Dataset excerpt
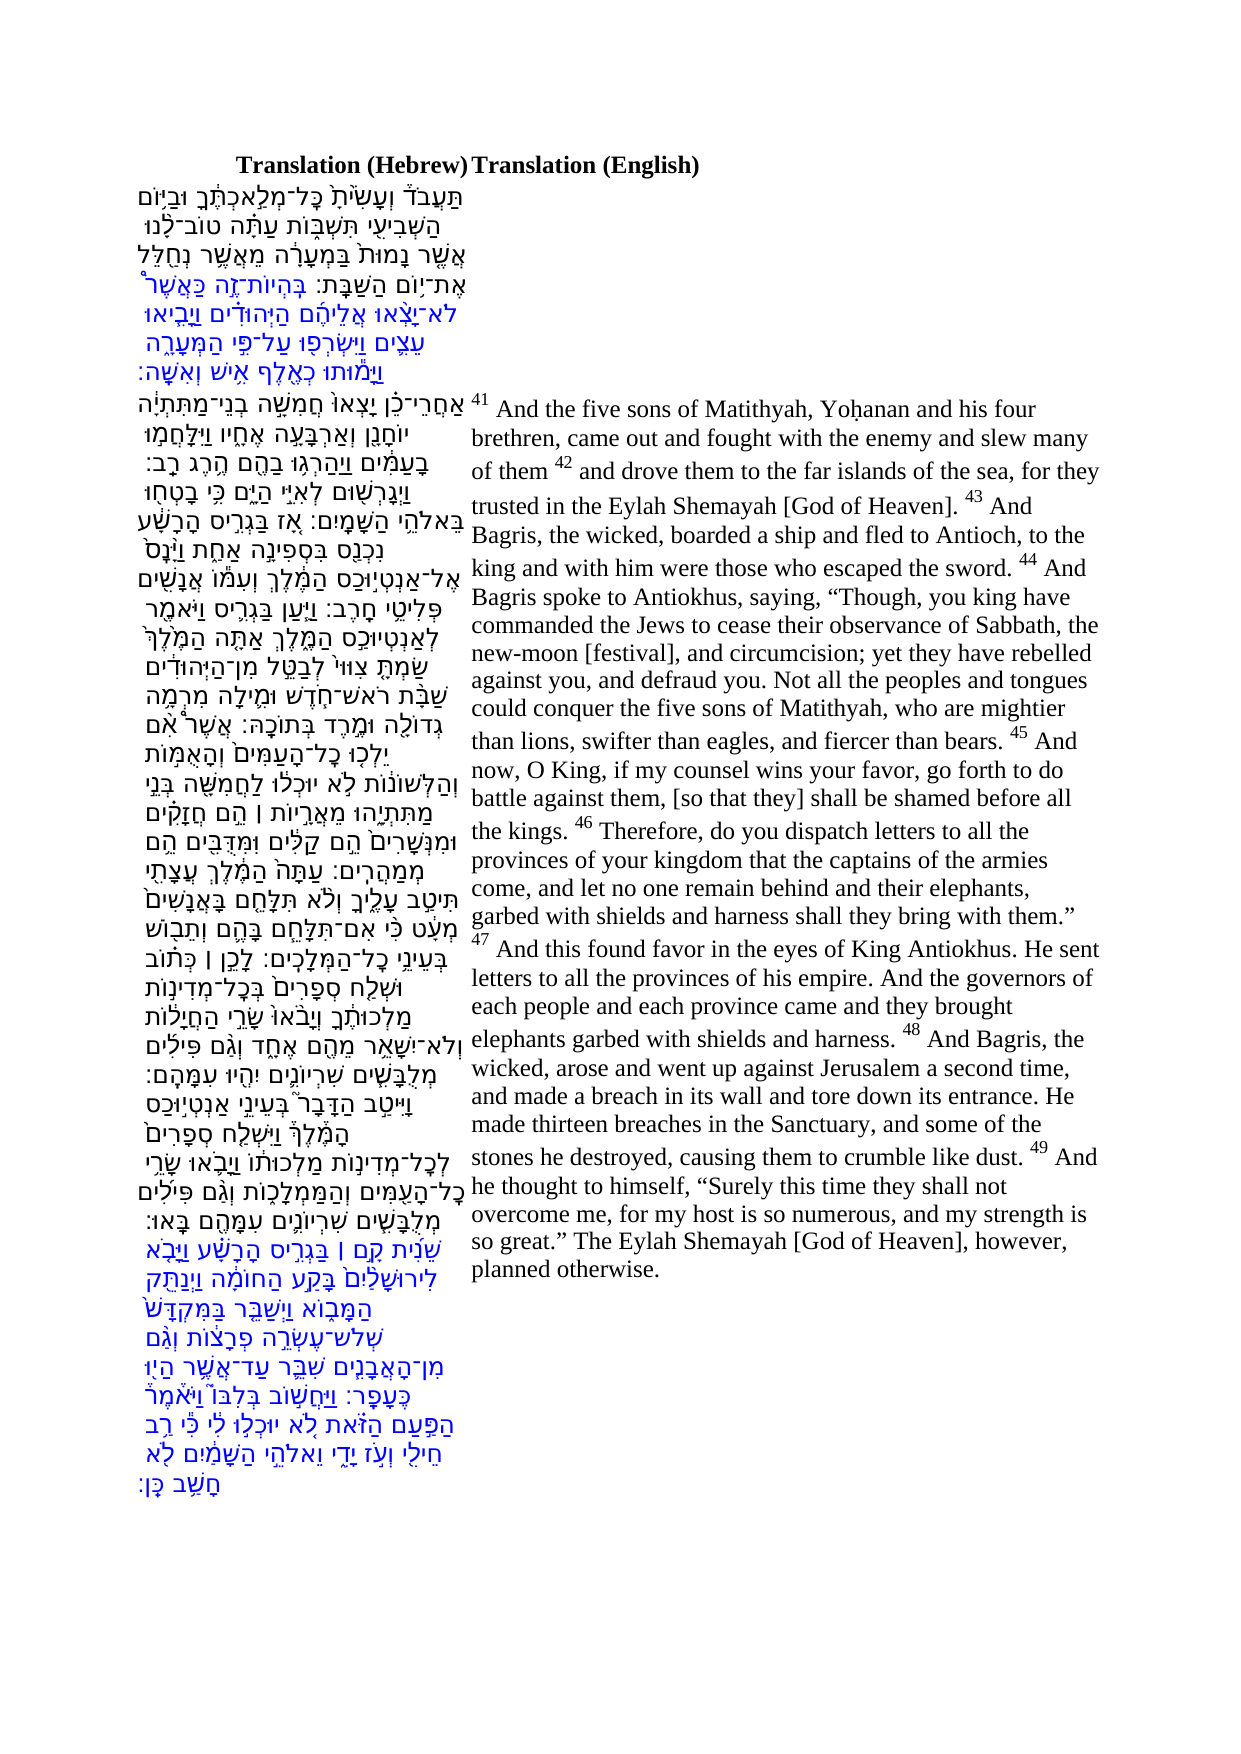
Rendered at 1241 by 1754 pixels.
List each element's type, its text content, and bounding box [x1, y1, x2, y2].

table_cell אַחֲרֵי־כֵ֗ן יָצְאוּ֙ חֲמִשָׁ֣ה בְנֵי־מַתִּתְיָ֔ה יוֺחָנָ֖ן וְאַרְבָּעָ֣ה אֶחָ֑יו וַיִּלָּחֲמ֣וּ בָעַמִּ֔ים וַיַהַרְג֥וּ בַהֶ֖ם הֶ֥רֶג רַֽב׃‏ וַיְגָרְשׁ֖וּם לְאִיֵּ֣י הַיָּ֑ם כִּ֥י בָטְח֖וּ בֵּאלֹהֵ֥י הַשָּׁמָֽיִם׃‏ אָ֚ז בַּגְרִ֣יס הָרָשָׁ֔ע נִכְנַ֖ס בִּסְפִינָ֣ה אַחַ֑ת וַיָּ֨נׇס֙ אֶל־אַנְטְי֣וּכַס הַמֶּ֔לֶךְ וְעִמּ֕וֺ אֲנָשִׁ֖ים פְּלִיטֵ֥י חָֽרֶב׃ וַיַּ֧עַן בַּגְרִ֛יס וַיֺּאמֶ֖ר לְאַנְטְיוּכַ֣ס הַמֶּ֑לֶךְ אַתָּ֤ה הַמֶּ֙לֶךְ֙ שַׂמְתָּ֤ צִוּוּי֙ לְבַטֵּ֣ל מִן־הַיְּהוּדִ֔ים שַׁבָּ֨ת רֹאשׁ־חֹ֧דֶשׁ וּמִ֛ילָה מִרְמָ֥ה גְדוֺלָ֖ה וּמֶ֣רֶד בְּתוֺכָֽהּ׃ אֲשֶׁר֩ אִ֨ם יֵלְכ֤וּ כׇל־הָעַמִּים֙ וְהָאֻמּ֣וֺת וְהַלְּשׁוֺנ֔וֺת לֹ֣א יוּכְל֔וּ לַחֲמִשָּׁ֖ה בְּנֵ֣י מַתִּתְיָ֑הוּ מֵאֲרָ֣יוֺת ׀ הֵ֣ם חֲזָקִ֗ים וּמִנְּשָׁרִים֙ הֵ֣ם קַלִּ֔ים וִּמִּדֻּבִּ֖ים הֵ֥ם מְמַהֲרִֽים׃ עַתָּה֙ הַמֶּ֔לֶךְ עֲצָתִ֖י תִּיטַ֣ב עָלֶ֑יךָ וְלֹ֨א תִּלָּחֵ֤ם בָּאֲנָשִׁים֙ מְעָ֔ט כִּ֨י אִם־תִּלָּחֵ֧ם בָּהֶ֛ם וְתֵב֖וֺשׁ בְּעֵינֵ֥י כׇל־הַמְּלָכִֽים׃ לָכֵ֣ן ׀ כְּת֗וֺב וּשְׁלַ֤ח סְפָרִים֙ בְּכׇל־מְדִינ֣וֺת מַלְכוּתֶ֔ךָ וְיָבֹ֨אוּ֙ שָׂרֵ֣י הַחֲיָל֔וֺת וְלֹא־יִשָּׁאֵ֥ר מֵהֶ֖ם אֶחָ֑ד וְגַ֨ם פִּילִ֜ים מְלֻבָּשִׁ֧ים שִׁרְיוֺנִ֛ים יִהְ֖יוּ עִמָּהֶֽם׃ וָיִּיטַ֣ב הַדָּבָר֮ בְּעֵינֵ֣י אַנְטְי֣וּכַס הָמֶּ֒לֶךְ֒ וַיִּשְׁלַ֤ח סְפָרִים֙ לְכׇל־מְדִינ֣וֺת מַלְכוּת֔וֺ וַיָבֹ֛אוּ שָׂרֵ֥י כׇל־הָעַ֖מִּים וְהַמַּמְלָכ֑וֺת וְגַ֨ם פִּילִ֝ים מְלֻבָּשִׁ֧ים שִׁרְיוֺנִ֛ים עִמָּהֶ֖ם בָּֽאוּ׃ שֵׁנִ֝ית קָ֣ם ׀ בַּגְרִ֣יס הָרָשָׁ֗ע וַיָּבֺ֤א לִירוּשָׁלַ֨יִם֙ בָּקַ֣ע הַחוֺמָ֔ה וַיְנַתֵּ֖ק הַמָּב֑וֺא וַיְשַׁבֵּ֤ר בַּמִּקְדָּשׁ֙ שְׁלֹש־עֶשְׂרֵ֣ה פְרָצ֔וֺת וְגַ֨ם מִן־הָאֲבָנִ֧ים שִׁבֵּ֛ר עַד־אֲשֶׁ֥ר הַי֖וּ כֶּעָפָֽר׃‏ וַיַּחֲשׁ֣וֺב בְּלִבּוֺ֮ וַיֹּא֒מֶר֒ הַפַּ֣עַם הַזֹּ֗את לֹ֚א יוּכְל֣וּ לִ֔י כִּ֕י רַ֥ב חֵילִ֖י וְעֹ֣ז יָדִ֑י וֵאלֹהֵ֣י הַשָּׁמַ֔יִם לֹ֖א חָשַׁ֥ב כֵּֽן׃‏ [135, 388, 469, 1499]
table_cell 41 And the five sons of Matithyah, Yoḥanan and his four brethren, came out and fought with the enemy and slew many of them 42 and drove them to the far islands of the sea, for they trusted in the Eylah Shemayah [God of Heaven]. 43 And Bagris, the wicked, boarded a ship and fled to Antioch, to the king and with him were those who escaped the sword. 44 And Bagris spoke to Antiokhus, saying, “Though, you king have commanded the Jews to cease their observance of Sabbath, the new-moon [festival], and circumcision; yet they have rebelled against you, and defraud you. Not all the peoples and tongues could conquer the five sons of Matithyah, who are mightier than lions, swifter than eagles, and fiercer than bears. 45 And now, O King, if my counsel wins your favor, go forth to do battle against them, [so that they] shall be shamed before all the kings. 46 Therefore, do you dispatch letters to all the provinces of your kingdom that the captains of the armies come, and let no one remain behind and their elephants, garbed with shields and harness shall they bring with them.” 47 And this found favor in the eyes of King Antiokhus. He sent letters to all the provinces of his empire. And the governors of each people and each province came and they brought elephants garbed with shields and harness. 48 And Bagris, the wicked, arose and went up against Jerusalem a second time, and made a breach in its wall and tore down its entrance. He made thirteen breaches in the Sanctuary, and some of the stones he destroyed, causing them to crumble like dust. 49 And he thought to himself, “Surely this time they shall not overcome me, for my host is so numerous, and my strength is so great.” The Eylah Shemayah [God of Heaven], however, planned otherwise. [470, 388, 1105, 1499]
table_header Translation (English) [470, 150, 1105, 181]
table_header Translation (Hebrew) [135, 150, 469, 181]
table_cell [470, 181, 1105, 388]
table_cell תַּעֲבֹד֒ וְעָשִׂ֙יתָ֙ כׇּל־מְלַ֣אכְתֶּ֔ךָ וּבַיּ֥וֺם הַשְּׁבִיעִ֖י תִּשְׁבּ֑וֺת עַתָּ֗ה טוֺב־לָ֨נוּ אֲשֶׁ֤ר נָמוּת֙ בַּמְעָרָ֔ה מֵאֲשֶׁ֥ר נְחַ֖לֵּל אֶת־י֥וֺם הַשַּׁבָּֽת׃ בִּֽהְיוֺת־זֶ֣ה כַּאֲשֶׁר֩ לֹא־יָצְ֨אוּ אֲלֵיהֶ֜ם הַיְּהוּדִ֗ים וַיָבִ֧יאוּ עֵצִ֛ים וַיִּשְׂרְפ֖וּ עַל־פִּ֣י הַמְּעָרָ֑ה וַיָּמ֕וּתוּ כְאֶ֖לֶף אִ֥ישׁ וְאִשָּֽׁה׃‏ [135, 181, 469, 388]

JOB:
Recast every line of the entries above as a JSON list of strings, one string per line, with blank lines skipped. Omit the picture.

PROBLEM SOLUTION:
[
  "Rendered at 1241 by 1754 pixels.",
  "List each element's type, its text content, and bounding box [x1, y1, x2, y2].",
  "table_cell אַחֲרֵי־כֵ֗ן יָצְאוּ֙ חֲמִשָׁ֣ה בְנֵי־מַתִּתְיָ֔ה יוֺחָנָ֖ן וְאַרְבָּעָ֣ה אֶחָ֑יו וַיִּלָּחֲמ֣וּ בָעַמִּ֔ים וַיַהַרְג֥וּ בַהֶ֖ם הֶ֥רֶג רַֽב׃‏ וַיְגָרְשׁ֖וּם לְאִיֵּ֣י הַיָּ֑ם כִּ֥י בָטְח֖וּ בֵּאלֹהֵ֥י הַשָּׁמָֽיִם׃‏ אָ֚ז בַּגְרִ֣יס הָרָשָׁ֔ע נִכְנַ֖ס בִּסְפִינָ֣ה אַחַ֑ת וַיָּ֨נׇס֙ אֶל־אַנְטְי֣וּכַס הַמֶּ֔לֶךְ וְעִמּ֕וֺ אֲנָשִׁ֖ים פְּלִיטֵ֥י חָֽרֶב׃ וַיַּ֧עַן בַּגְרִ֛יס וַיֺּאמֶ֖ר לְאַנְטְיוּכַ֣ס הַמֶּ֑לֶךְ אַתָּ֤ה הַמֶּ֙לֶךְ֙ שַׂמְתָּ֤ צִוּוּי֙ לְבַטֵּ֣ל מִן־הַיְּהוּדִ֔ים שַׁבָּ֨ת רֹאשׁ־חֹ֧דֶשׁ וּמִ֛ילָה מִרְמָ֥ה גְדוֺלָ֖ה וּמֶ֣רֶד בְּתוֺכָֽהּ׃ אֲשֶׁר֩ אִ֨ם יֵלְכ֤וּ כׇל־הָעַמִּים֙ וְהָאֻמּ֣וֺת וְהַלְּשׁוֺנ֔וֺת לֹ֣א יוּכְל֔וּ לַחֲמִשָּׁ֖ה בְּנֵ֣י מַתִּתְיָ֑הוּ מֵאֲרָ֣יוֺת ׀ הֵ֣ם חֲזָקִ֗ים וּמִנְּשָׁרִים֙ הֵ֣ם קַלִּ֔ים וִּמִּדֻּבִּ֖ים הֵ֥ם מְמַהֲרִֽים׃ עַתָּה֙ הַמֶּ֔לֶךְ עֲצָתִ֖י תִּיטַ֣ב עָלֶ֑יךָ וְלֹ֨א תִּלָּחֵ֤ם בָּאֲנָשִׁים֙ מְעָ֔ט כִּ֨י אִם־תִּלָּחֵ֧ם בָּהֶ֛ם וְתֵב֖וֺשׁ בְּעֵינֵ֥י כׇל־הַמְּלָכִֽים׃ לָכֵ֣ן ׀ כְּת֗וֺב וּשְׁלַ֤ח סְפָרִים֙ בְּכׇל־מְדִינ֣וֺת מַלְכוּתֶ֔ךָ וְיָבֹ֨אוּ֙ שָׂרֵ֣י הַחֲיָל֔וֺת וְלֹא־יִשָּׁאֵ֥ר מֵהֶ֖ם אֶחָ֑ד וְגַ֨ם פִּילִ֜ים מְלֻבָּשִׁ֧ים שִׁרְיוֺנִ֛ים יִהְ֖יוּ עִמָּהֶֽם׃ וָיִּיטַ֣ב הַדָּבָר֮ בְּעֵינֵ֣י אַנְטְי֣וּכַס הָמֶּ֒לֶךְ֒ וַיִּשְׁלַ֤ח סְפָרִים֙ לְכׇל־מְדִינ֣וֺת מַלְכוּת֔וֺ וַיָבֹ֛אוּ שָׂרֵ֥י כׇל־הָעַ֖מִּים וְהַמַּמְלָכ֑וֺת וְגַ֨ם פִּילִ֝ים מְלֻבָּשִׁ֧ים שִׁרְיוֺנִ֛ים עִמָּהֶ֖ם בָּֽאוּ׃ שֵׁנִ֝ית קָ֣ם ׀ בַּגְרִ֣יס הָרָשָׁ֗ע וַיָּבֺ֤א לִירוּשָׁלַ֨יִם֙ בָּקַ֣ע הַחוֺמָ֔ה וַיְנַתֵּ֖ק הַמָּב֑וֺא וַיְשַׁבֵּ֤ר בַּמִּקְדָּשׁ֙ שְׁלֹש־עֶשְׂרֵ֣ה פְרָצ֔וֺת וְגַ֨ם מִן־הָאֲבָנִ֧ים שִׁבֵּ֛ר עַד־אֲשֶׁ֥ר הַי֖וּ כֶּעָפָֽר׃‏ וַיַּחֲשׁ֣וֺב בְּלִבּוֺ֮ וַיֹּא֒מֶר֒ הַפַּ֣עַם הַזֹּ֗את לֹ֚א יוּכְל֣וּ לִ֔י כִּ֕י רַ֥ב חֵילִ֖י וְעֹ֣ז יָדִ֑י וֵאלֹהֵ֣י הַשָּׁמַ֔יִם לֹ֖א חָשַׁ֥ב כֵּֽן׃‏ [135, 388, 469, 1499]",
  "table_cell 41 And the five sons of Matithyah, Yoḥanan and his four brethren, came out and fought with the enemy and slew many of them 42 and drove them to the far islands of the sea, for they trusted in the Eylah Shemayah [God of Heaven]. 43 And Bagris, the wicked, boarded a ship and fled to Antioch, to the king and with him were those who escaped the sword. 44 And Bagris spoke to Antiokhus, saying, “Though, you king have commanded the Jews to cease their observance of Sabbath, the new-moon [festival], and circumcision; yet they have rebelled against you, and defraud you. Not all the peoples and tongues could conquer the five sons of Matithyah, who are mightier than lions, swifter than eagles, and fiercer than bears. 45 And now, O King, if my counsel wins your favor, go forth to do battle against them, [so that they] shall be shamed before all the kings. 46 Therefore, do you dispatch letters to all the provinces of your kingdom that the captains of the armies come, and let no one remain behind and their elephants, garbed with shields and harness shall they bring with them.” 47 And this found favor in the eyes of King Antiokhus. He sent letters to all the provinces of his empire. And the governors of each people and each province came and they brought elephants garbed with shields and harness. 48 And Bagris, the wicked, arose and went up against Jerusalem a second time, and made a breach in its wall and tore down its entrance. He made thirteen breaches in the Sanctuary, and some of the stones he destroyed, causing them to crumble like dust. 49 And he thought to himself, “Surely this time they shall not overcome me, for my host is so numerous, and my strength is so great.” The Eylah Shemayah [God of Heaven], however, planned otherwise. [470, 388, 1105, 1499]",
  "table_header Translation (English) [470, 150, 1105, 181]",
  "table_header Translation (Hebrew) [135, 150, 469, 181]",
  "table_cell [470, 181, 1105, 388]",
  "table_cell תַּעֲבֹד֒ וְעָשִׂ֙יתָ֙ כׇּל־מְלַ֣אכְתֶּ֔ךָ וּבַיּ֥וֺם הַשְּׁבִיעִ֖י תִּשְׁבּ֑וֺת עַתָּ֗ה טוֺב־לָ֨נוּ אֲשֶׁ֤ר נָמוּת֙ בַּמְעָרָ֔ה מֵאֲשֶׁ֥ר נְחַ֖לֵּל אֶת־י֥וֺם הַשַּׁבָּֽת׃ בִּֽהְיוֺת־זֶ֣ה כַּאֲשֶׁר֩ לֹא־יָצְ֨אוּ אֲלֵיהֶ֜ם הַיְּהוּדִ֗ים וַיָבִ֧יאוּ עֵצִ֛ים וַיִּשְׂרְפ֖וּ עַל־פִּ֣י הַמְּעָרָ֑ה וַיָּמ֕וּתוּ כְאֶ֖לֶף אִ֥ישׁ וְאִשָּֽׁה׃‏ [135, 181, 469, 388]"
]